Dark brown, usually macropterous Phlaeothripinae with body surface more or less reticulate. Head about as long as wide, maxillary stylets retracted to eyes and crossing over each other in middle of head, each with a simple or complex loop posterolaterally; mouth cone acute with broadly rounded labium; postocular setae with capitate apices. Antennae 8-segmented; III with 1 sense cone, IV with 3 sense cones (rarely 2); VII broadly joined to VIII. Pronotum with 5 pairs of major setae; notopleural sutures complete. Prosternal basantra absent; mesopresternum usually complete but slender medially; metathoracic sternopleural sutures long. Mesonotal midlateral setae expanded. Metanotal setae usually acute. Fore tarsus with a tooth in both sexes; fore femur enlarged in major individuals. Fore wing usually present, broad and closely ciliate; duplicated cilia present. Tergites II–VII with 2 pairs of wing-retaining setae; tergite IX setae capitate. Male sternite VIII with pore plate.

Nomenclatural data

Heligmothrips Mound, 1970: 453. Type species Trichothrips erinaceus Karny 1920, by original designation.

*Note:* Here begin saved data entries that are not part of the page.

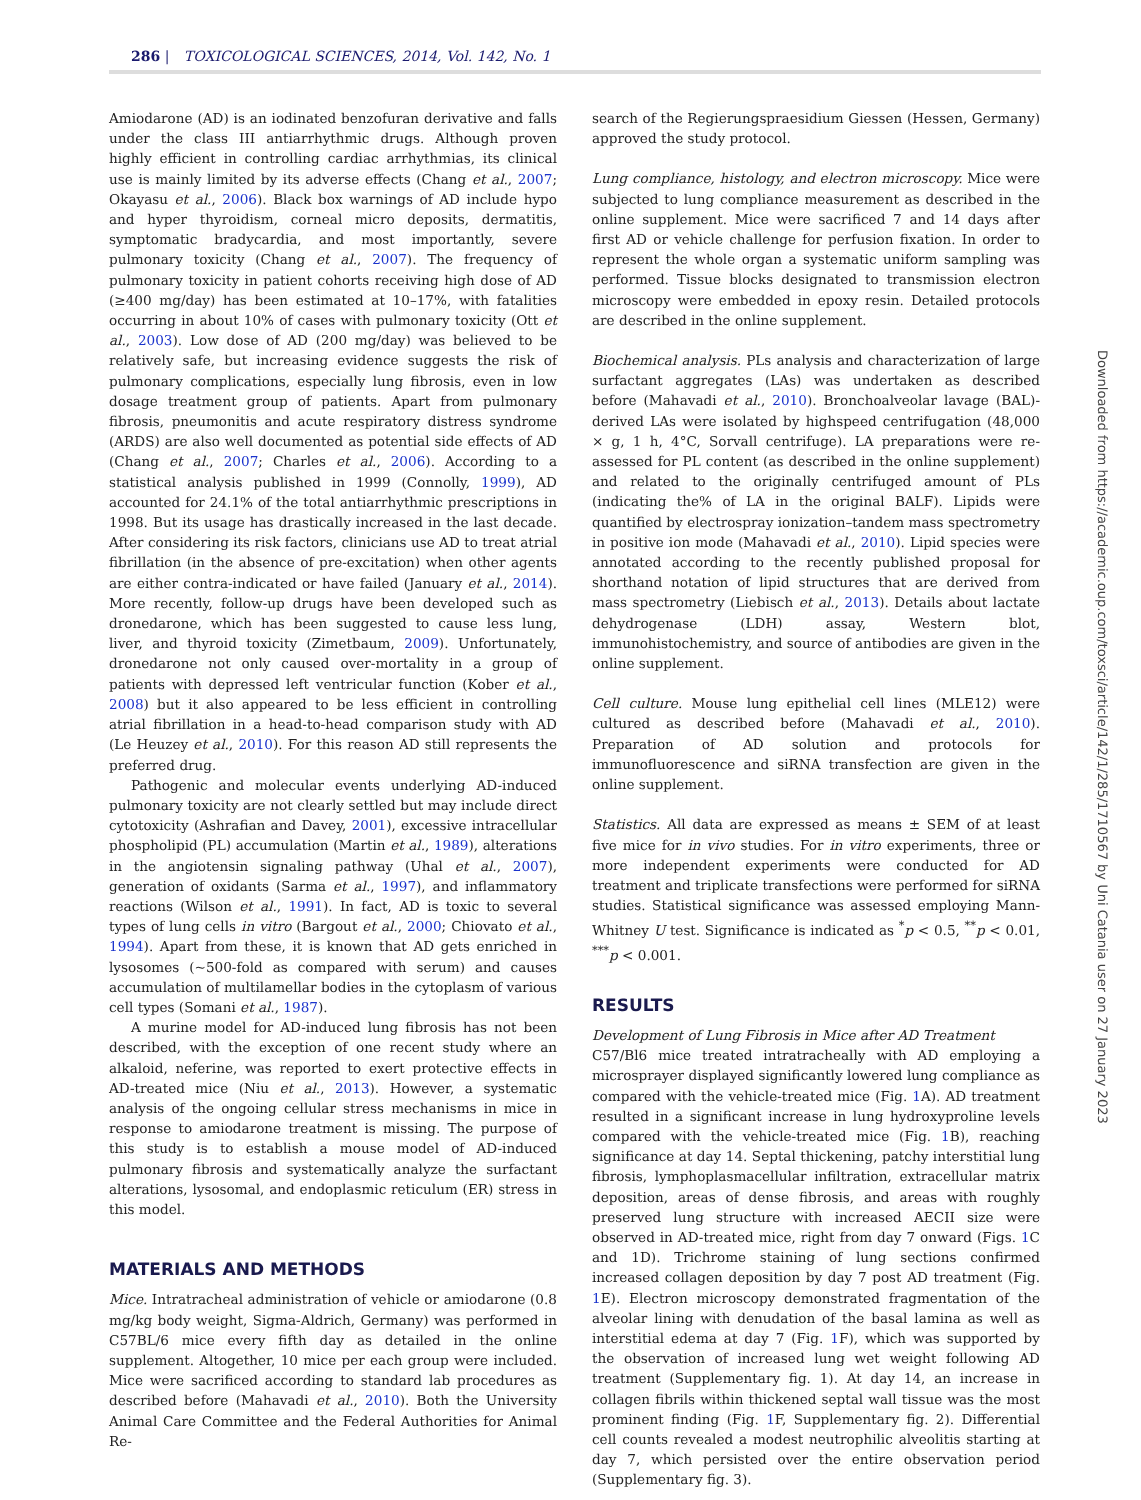286 | TOXICOLOGICAL SCIENCES, 2014, Vol. 142, No. 1
Amiodarone (AD) is an iodinated benzofuran derivative and falls under the class III antiarrhythmic drugs. Although proven highly efficient in controlling cardiac arrhythmias, its clinical use is mainly limited by its adverse effects (Chang et al., 2007; Okayasu et al., 2006). Black box warnings of AD include hypo and hyper thyroidism, corneal micro deposits, dermatitis, symptomatic bradycardia, and most importantly, severe pulmonary toxicity (Chang et al., 2007). The frequency of pulmonary toxicity in patient cohorts receiving high dose of AD (≥400 mg/day) has been estimated at 10–17%, with fatalities occurring in about 10% of cases with pulmonary toxicity (Ott et al., 2003). Low dose of AD (200 mg/day) was believed to be relatively safe, but increasing evidence suggests the risk of pulmonary complications, especially lung fibrosis, even in low dosage treatment group of patients. Apart from pulmonary fibrosis, pneumonitis and acute respiratory distress syndrome (ARDS) are also well documented as potential side effects of AD (Chang et al., 2007; Charles et al., 2006). According to a statistical analysis published in 1999 (Connolly, 1999), AD accounted for 24.1% of the total antiarrhythmic prescriptions in 1998. But its usage has drastically increased in the last decade. After considering its risk factors, clinicians use AD to treat atrial fibrillation (in the absence of pre-excitation) when other agents are either contra-indicated or have failed (January et al., 2014). More recently, follow-up drugs have been developed such as dronedarone, which has been suggested to cause less lung, liver, and thyroid toxicity (Zimetbaum, 2009). Unfortunately, dronedarone not only caused over-mortality in a group of patients with depressed left ventricular function (Kober et al., 2008) but it also appeared to be less efficient in controlling atrial fibrillation in a head-to-head comparison study with AD (Le Heuzey et al., 2010). For this reason AD still represents the preferred drug.
Pathogenic and molecular events underlying AD-induced pulmonary toxicity are not clearly settled but may include direct cytotoxicity (Ashrafian and Davey, 2001), excessive intracellular phospholipid (PL) accumulation (Martin et al., 1989), alterations in the angiotensin signaling pathway (Uhal et al., 2007), generation of oxidants (Sarma et al., 1997), and inflammatory reactions (Wilson et al., 1991). In fact, AD is toxic to several types of lung cells in vitro (Bargout et al., 2000; Chiovato et al., 1994). Apart from these, it is known that AD gets enriched in lysosomes (~500-fold as compared with serum) and causes accumulation of multilamellar bodies in the cytoplasm of various cell types (Somani et al., 1987).
A murine model for AD-induced lung fibrosis has not been described, with the exception of one recent study where an alkaloid, neferine, was reported to exert protective effects in AD-treated mice (Niu et al., 2013). However, a systematic analysis of the ongoing cellular stress mechanisms in mice in response to amiodarone treatment is missing. The purpose of this study is to establish a mouse model of AD-induced pulmonary fibrosis and systematically analyze the surfactant alterations, lysosomal, and endoplasmic reticulum (ER) stress in this model.
MATERIALS AND METHODS
Mice. Intratracheal administration of vehicle or amiodarone (0.8 mg/kg body weight, Sigma-Aldrich, Germany) was performed in C57BL/6 mice every fifth day as detailed in the online supplement. Altogether, 10 mice per each group were included. Mice were sacrificed according to standard lab procedures as described before (Mahavadi et al., 2010). Both the University Animal Care Committee and the Federal Authorities for Animal Re-
search of the Regierungspraesidium Giessen (Hessen, Germany) approved the study protocol.
Lung compliance, histology, and electron microscopy. Mice were subjected to lung compliance measurement as described in the online supplement. Mice were sacrificed 7 and 14 days after first AD or vehicle challenge for perfusion fixation. In order to represent the whole organ a systematic uniform sampling was performed. Tissue blocks designated to transmission electron microscopy were embedded in epoxy resin. Detailed protocols are described in the online supplement.
Biochemical analysis. PLs analysis and characterization of large surfactant aggregates (LAs) was undertaken as described before (Mahavadi et al., 2010). Bronchoalveolar lavage (BAL)-derived LAs were isolated by highspeed centrifugation (48,000 × g, 1 h, 4°C, Sorvall centrifuge). LA preparations were re-assessed for PL content (as described in the online supplement) and related to the originally centrifuged amount of PLs (indicating the% of LA in the original BALF). Lipids were quantified by electrospray ionization–tandem mass spectrometry in positive ion mode (Mahavadi et al., 2010). Lipid species were annotated according to the recently published proposal for shorthand notation of lipid structures that are derived from mass spectrometry (Liebisch et al., 2013). Details about lactate dehydrogenase (LDH) assay, Western blot, immunohistochemistry, and source of antibodies are given in the online supplement.
Cell culture. Mouse lung epithelial cell lines (MLE12) were cultured as described before (Mahavadi et al., 2010). Preparation of AD solution and protocols for immunofluorescence and siRNA transfection are given in the online supplement.
Statistics. All data are expressed as means ± SEM of at least five mice for in vivo studies. For in vitro experiments, three or more independent experiments were conducted for AD treatment and triplicate transfections were performed for siRNA studies. Statistical significance was assessed employing Mann-Whitney U test. Significance is indicated as <sup>*</sup>p < 0.5, <sup>**</sup>p < 0.01, <sup>***</sup>p < 0.001.
RESULTS
Development of Lung Fibrosis in Mice after AD Treatment
C57/Bl6 mice treated intratracheally with AD employing a microsprayer displayed significantly lowered lung compliance as compared with the vehicle-treated mice (Fig. 1 A). AD treatment resulted in a significant increase in lung hydroxyproline levels compared with the vehicle-treated mice (Fig. 1 B), reaching significance at day 14. Septal thickening, patchy interstitial lung fibrosis, lymphoplasmacellular infiltration, extracellular matrix deposition, areas of dense fibrosis, and areas with roughly preserved lung structure with increased AECII size were observed in AD-treated mice, right from day 7 onward (Figs. 1 C and 1D). Trichrome staining of lung sections confirmed increased collagen deposition by day 7 post AD treatment (Fig. 1 E). Electron microscopy demonstrated fragmentation of the alveolar lining with denudation of the basal lamina as well as interstitial edema at day 7 (Fig. 1 F), which was supported by the observation of increased lung wet weight following AD treatment (Supplementary fig. 1). At day 14, an increase in collagen fibrils within thickened septal wall tissue was the most prominent finding (Fig. 1 F, Supplementary fig. 2). Differential cell counts revealed a modest neutrophilic alveolitis starting at day 7, which persisted over the entire observation period (Supplementary fig. 3).
Downloaded from https://academic.oup.com/toxsci/article/142/1/285/1710567 by Uni Catania user on 27 January 2023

Six species are known in this genus.

Australian species
Heligmothrips brevidens (Hood, 1918: 137)
Heligmothrips eiletus Mound, 1970: 458
Heligmothrips erinaceus (Karny, 1920: 41)
Heligmothrips frickeri Mound, 1970: 460
Heligmothrips gracilior (Hood, 1918: 136)
Heligmothrips reticulaticeps (Girault, 1927: 1)

Relationship data

A member of the Liothrips lineage of leaf-feeding Phlaeothripinae, but with long maxillary stylets that in three species are arranged into complex convolutions.

Distribution data

Known only from Australia, where the genus is widespread across the continent.

Biological data

All species of this genus feed and breed on the foliage of Casuarina and Allocasuarina trees. One undescribed species is kown from Kangaroo Island.

References

Mound LA (1970) Convoluted maxillary stylets and the systematics of some Phlaeothripine Thysanoptera from Casuarina trees in Australia. Australian Journal of Zoology 18: 439–463.